Scores rise at S.F. schools getting U.S. grant

9 S.F. schools get extra money - but grant to end

San Francisco education officials don't need a calculator to figure out that poor-performing schools plus millions of dollars often equals better test scores.

The latest California Standardized Testing and Reporting results, released Thursday, show that statewide scores dipped slightly, and students locally saw minimal change. By contrast, the nine San Francisco schools that have received about $45 million in federal grants over three years continued to show improvement.

But the Obama administration's School Improvement Grants, also received by 92 schools in the state and 1,300 nationwide, will end this year. That leaves the future of the nine schools - which hired 70 staff members and paid for computers, summer school classes and social workers - uncertain.

"That's the million-dollar question," said Guadalupe Guerrero, a deputy superintendent of the San Francisco Unified School District. "The windfall allowed us to invest in underserved communities, but what will we do when the well runs dry?"

Guerrero said that while San Francisco can't match the departing federal funds dollar for dollar, the district has set aside funds to maintain some of the most critical additions to the schools, such as instructional coaches, school support staff and family liaisons.

"We wanted to be careful in not experiencing this cliff that SIG would be," Guerrero said. "We've made a commitment in our resources to continue support to these schools."

Paul Revere School, a K-8 in Bernal Heights, had to replace its principal to receive $5.3 million. Since 2011, the percentage of students scoring advanced or proficient on their English tests has jumped from 30.9 percent to 48.4 percent, and in math, the percentage rose from 39.6 percent to 67.4 percent.

Overall, English proficiency is up 7 percent over three years and math is up 14 percent at San Francisco SIG schools.

A few SIG schools were not as successful. Cesar Chavez Elementary School was awarded about $5.2 million in grants, but students scoring proficient or advanced in English dropped from 29.4 percent in 2011 to 25.7 percent in 2013, though math scores rose five percentage points to 44.3 percent.

Guerrero said schools with a high percentage of English language learners can struggle, but noted that attendance and graduation rates at the schools have increased, while suspensions have dropped.

"Schools that have been historically underserved don't on a dime turn around," he said. Citywide, San Francisco students improved by 0.2 percentage points in math, with 57.4 percent of students scoring at least proficient. But English proficiency dropped 0.3 percentage points to 60.2 percent.

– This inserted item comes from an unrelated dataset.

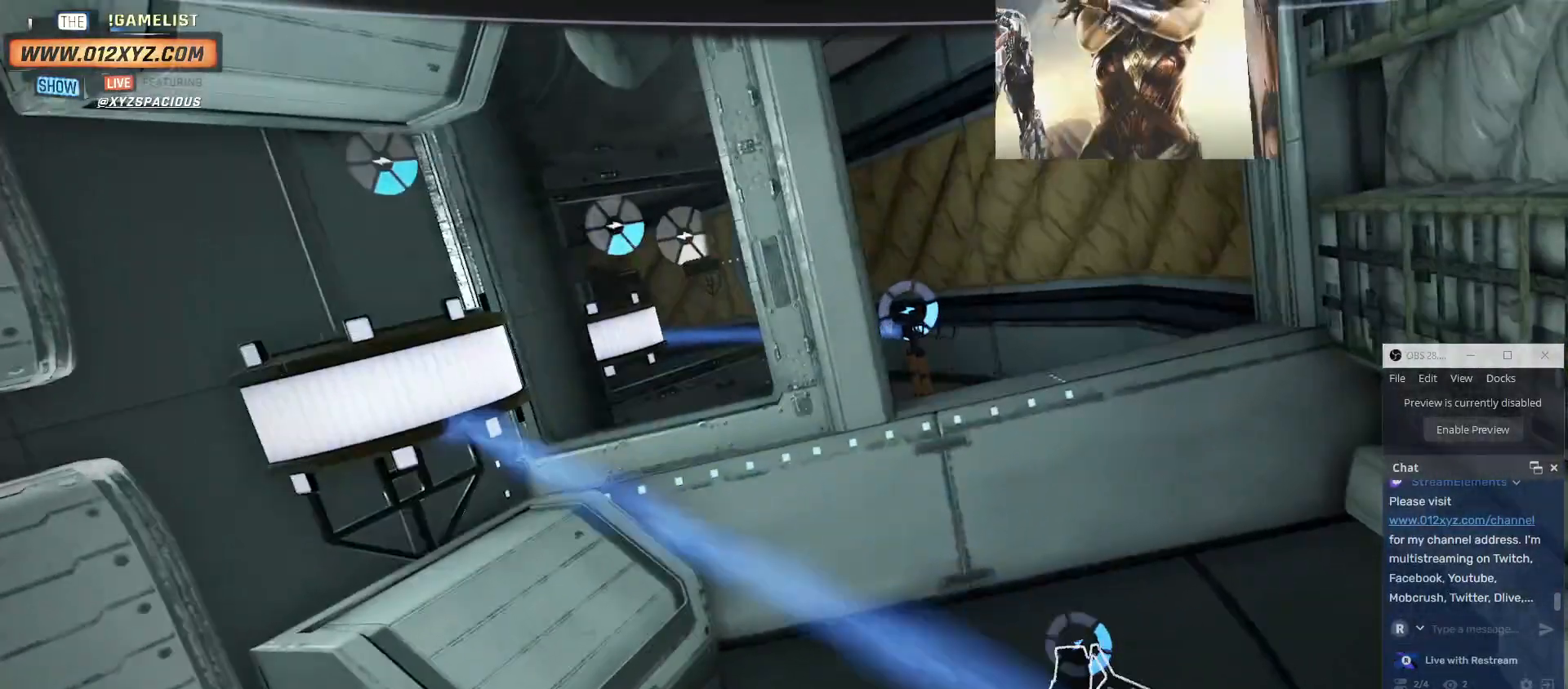
{"keys": ["s"], "mouse": [], "events": [[167, "s", "down"]]}
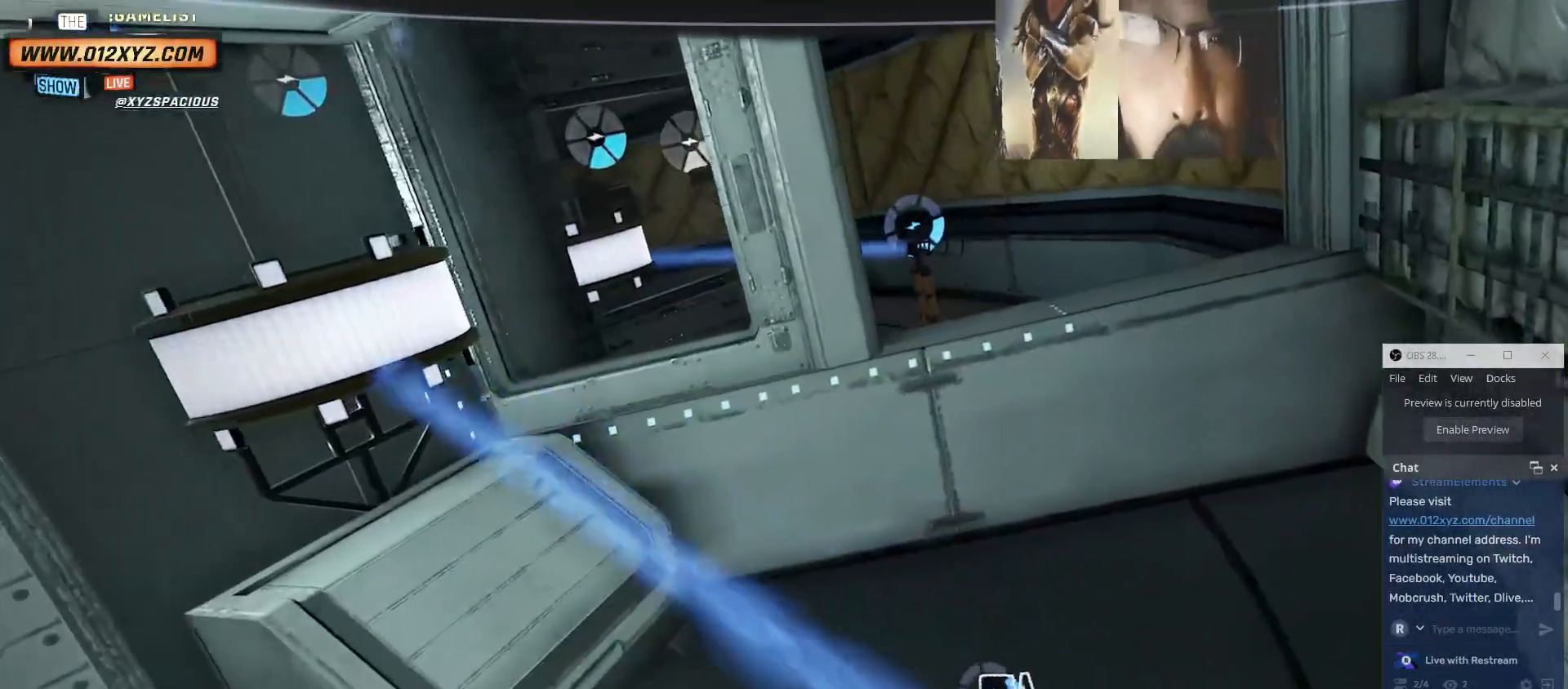
{"keys": [], "mouse": [], "events": [[100, "s", "up"], [267, "f", "down"], [367, "f", "up"]]}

"When looking at student achievement, the most informative perspective is to see trends and how students perform over time, not just one year of growth," Superintendent Richard Carranza said in a statement. "It's important to note that our students have made significant gains in English over the past five years, and a positive growth trend continues in math."

Oakland students had a sharper dip in scores. English proficiency fell to 43 percent from 45.1 percent last year, and math dropped to 41.4 percent from 44.5 percent.

Across the state, scores dropped slightly for the first time in 10 years, which officials blamed on budget cuts and a transition to the new Common Core curriculum. English scores dropped almost a full percentage point to 56.4 percent, down from 57.2 last year, and math proficiency went down 0.3 percentage points to 51.2 percent.

"As you would expect for a school system in transition, results varied from grade to grade, subject to subject, and school to school, but the big picture is one of remarkable resilience despite the challenges," said Tom Torlakson, the state superintendent of public instruction, in a statement.